[Bounding box coordinate data]
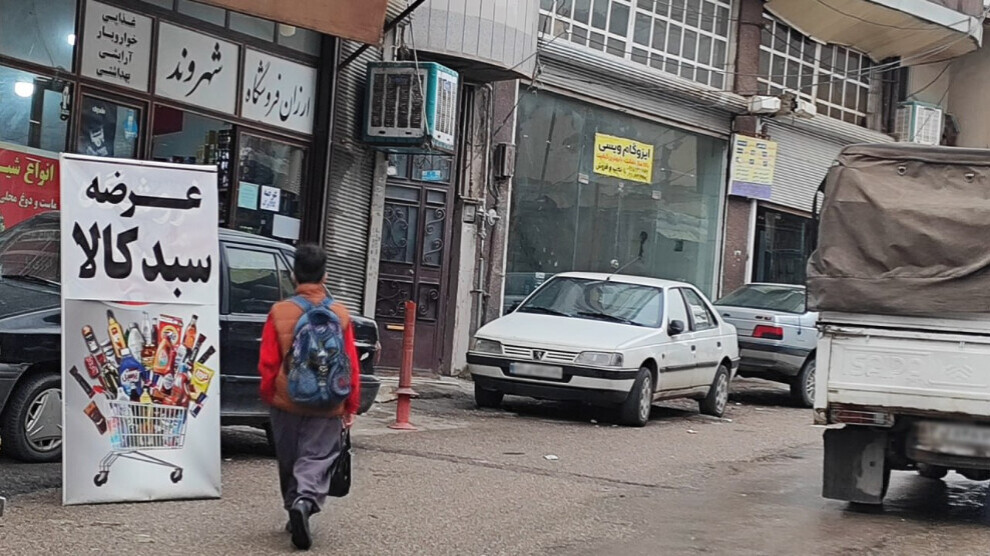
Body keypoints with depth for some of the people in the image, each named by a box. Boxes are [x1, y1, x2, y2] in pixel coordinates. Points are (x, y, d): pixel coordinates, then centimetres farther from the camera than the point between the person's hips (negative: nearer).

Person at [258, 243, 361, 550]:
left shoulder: (279, 312, -6)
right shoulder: (340, 315, -4)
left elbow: (267, 363, -2)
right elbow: (351, 366, -2)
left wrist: (269, 397, 13)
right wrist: (351, 406, 7)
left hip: (287, 402, 1)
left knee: (289, 461, 17)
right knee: (317, 457, 1)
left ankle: (295, 512, 26)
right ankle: (305, 501, -24)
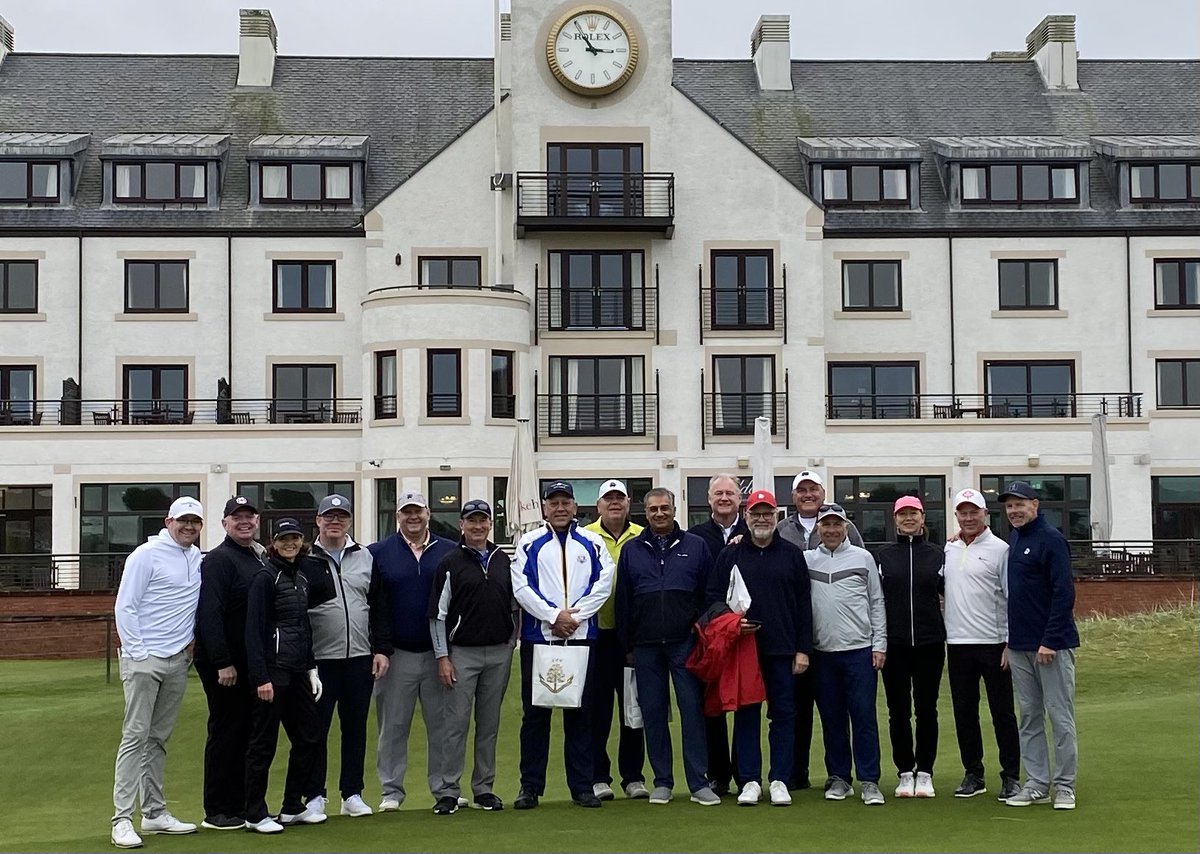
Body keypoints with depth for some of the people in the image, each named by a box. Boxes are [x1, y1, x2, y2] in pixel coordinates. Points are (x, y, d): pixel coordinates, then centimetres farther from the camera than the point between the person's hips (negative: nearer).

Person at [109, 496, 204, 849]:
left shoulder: (199, 560, 12)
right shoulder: (147, 555, -6)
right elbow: (125, 606, -8)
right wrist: (137, 653, -12)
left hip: (178, 660, 6)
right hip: (144, 659, -6)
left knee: (159, 738, 12)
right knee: (135, 736, -8)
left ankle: (155, 812, 18)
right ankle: (122, 819, -7)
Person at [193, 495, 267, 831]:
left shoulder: (262, 559, 15)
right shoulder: (218, 560, -11)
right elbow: (209, 614, -19)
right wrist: (222, 663, -24)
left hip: (251, 663, 8)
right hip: (224, 664, -8)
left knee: (245, 732, 12)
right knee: (225, 733, -3)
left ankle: (240, 805, 20)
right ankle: (217, 812, 4)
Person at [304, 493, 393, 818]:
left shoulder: (365, 558, 12)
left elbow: (380, 608, 13)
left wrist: (382, 650, 5)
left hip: (360, 659, 4)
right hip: (319, 660, -3)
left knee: (356, 727, 9)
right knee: (316, 729, 1)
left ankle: (352, 794, 17)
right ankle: (314, 796, 11)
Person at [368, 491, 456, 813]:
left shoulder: (450, 552, 5)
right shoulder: (378, 553, 3)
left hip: (439, 654, 1)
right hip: (396, 655, 0)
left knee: (441, 725, 5)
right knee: (392, 726, 4)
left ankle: (444, 790, 13)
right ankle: (391, 791, 12)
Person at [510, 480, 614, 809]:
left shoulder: (592, 543, 9)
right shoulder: (529, 544, 6)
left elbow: (604, 583, 0)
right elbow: (521, 587, -3)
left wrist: (575, 615, -11)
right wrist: (553, 616, -12)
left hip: (582, 637, 1)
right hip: (538, 637, -1)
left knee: (580, 714, 5)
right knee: (535, 713, 2)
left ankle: (582, 786, 12)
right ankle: (530, 787, 10)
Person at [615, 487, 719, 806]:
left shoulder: (695, 547, 7)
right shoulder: (631, 550, 10)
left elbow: (710, 594, 7)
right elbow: (622, 600, 11)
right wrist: (627, 645, 6)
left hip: (685, 642, -2)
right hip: (646, 646, 2)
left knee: (693, 710, -3)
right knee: (653, 714, 5)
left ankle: (699, 782, 1)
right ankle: (662, 782, 13)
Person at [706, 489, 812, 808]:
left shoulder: (792, 555, 8)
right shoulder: (730, 555, 9)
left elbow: (803, 605, 6)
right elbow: (713, 598, 10)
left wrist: (803, 649, 0)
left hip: (782, 650, 0)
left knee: (783, 713, 2)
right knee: (746, 713, 2)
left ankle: (779, 780, 8)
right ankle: (750, 781, 8)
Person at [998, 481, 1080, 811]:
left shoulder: (1050, 539, -10)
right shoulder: (1013, 540, 12)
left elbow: (1064, 594, -15)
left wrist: (1050, 641, -18)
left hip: (1052, 646, -8)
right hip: (1019, 647, 8)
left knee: (1060, 716, -1)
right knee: (1029, 718, 10)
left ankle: (1064, 786, 6)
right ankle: (1036, 784, 17)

Exercise goal | Repeat the data exactly. Pictures should not appear.

Expected output |
Body keypoints with depth for some of the people in the image, each named by a box. Boxes are [x1, y1, x2, y2] in pixel coordinates. Points are (x, y, d): pixel coordinates, then centimetres farther from the camera than the point between the person's hips (negative: nearer).

Person at [258, 243, 361, 550]:
left shoulder: (279, 312, -6)
right shoulder: (340, 315, -4)
left elbow: (267, 363, -2)
right elbow: (351, 366, -2)
left wrist: (269, 397, 13)
right wrist: (351, 406, 7)
left hip: (287, 402, 1)
left knee: (289, 461, 17)
right knee: (317, 457, 1)
left ankle: (295, 512, 26)
right ankle: (305, 501, -24)
Body keypoints with depth for some of the people in the image, each named by a box. Boxes are [x1, y1, x2, y2] in pixel coordinates. Points are (x, y, d): pixel coordinates, then centimetres farther from the camera than the point between the person's hips (negative: nearer).

Person at [109, 496, 204, 849]:
left shoulder: (199, 560, 12)
right shoulder: (147, 555, -6)
right elbow: (125, 606, -8)
right wrist: (137, 653, -12)
left hip: (178, 660, 6)
right hip: (144, 659, -6)
left knee: (159, 738, 12)
right knee: (135, 736, -8)
left ankle: (155, 812, 18)
right ankle: (122, 819, -7)
Person at [193, 495, 267, 831]:
left shoulder: (262, 559, 15)
right shoulder: (218, 560, -11)
right elbow: (209, 614, -19)
right wrist: (222, 663, -24)
left hip: (251, 663, 8)
right hip: (224, 664, -8)
left knee: (245, 732, 12)
right knee: (225, 733, -3)
left ankle: (240, 805, 20)
right ankle: (217, 812, 4)
Person at [304, 493, 393, 818]:
left shoulder: (365, 558, 12)
left elbow: (380, 608, 13)
left wrist: (382, 650, 5)
left hip: (360, 659, 4)
right hip: (319, 660, -3)
left knee: (356, 727, 9)
right knee: (316, 729, 1)
left ankle: (352, 794, 17)
right ankle: (314, 796, 11)
Person at [368, 491, 456, 813]:
left shoulder: (450, 552, 5)
right shoulder: (378, 553, 3)
left hip: (439, 654, 1)
right hip: (396, 655, 0)
left knee: (441, 725, 5)
right knee: (392, 726, 4)
left ankle: (444, 790, 13)
right ankle: (391, 791, 12)
Person at [510, 480, 614, 809]:
left shoulder: (592, 543, 9)
right shoulder: (529, 544, 6)
left elbow: (604, 583, 0)
right elbow: (521, 587, -3)
left wrist: (575, 615, -11)
right wrist: (553, 616, -12)
left hip: (582, 637, 1)
right hip: (538, 637, -1)
left knee: (580, 714, 5)
right knee: (535, 713, 2)
left ankle: (582, 786, 12)
right ankle: (530, 787, 10)
Person at [615, 487, 719, 806]:
left shoulder: (695, 547, 7)
right shoulder: (631, 550, 10)
left elbow: (710, 594, 7)
right elbow: (622, 600, 11)
right wrist: (627, 645, 6)
left hip: (685, 642, -2)
right hip: (646, 646, 2)
left knee: (693, 710, -3)
right knee: (653, 714, 5)
left ankle: (699, 782, 1)
right ankle: (662, 782, 13)
Person at [706, 489, 812, 808]:
left shoulder: (792, 555, 8)
right shoulder: (730, 555, 9)
left elbow: (803, 605, 6)
right elbow: (713, 598, 10)
left wrist: (803, 649, 0)
left hip: (782, 650, 0)
left knee: (783, 713, 2)
right knee: (746, 713, 2)
left ankle: (779, 780, 8)
right ankle: (750, 781, 8)
Person at [998, 481, 1080, 811]:
left shoulder: (1050, 539, -10)
right shoulder: (1013, 540, 12)
left elbow: (1064, 594, -15)
left wrist: (1050, 641, -18)
left hip: (1052, 646, -8)
right hip: (1019, 647, 8)
left knee: (1060, 716, -1)
right knee: (1029, 718, 10)
left ankle: (1064, 786, 6)
right ankle: (1036, 784, 17)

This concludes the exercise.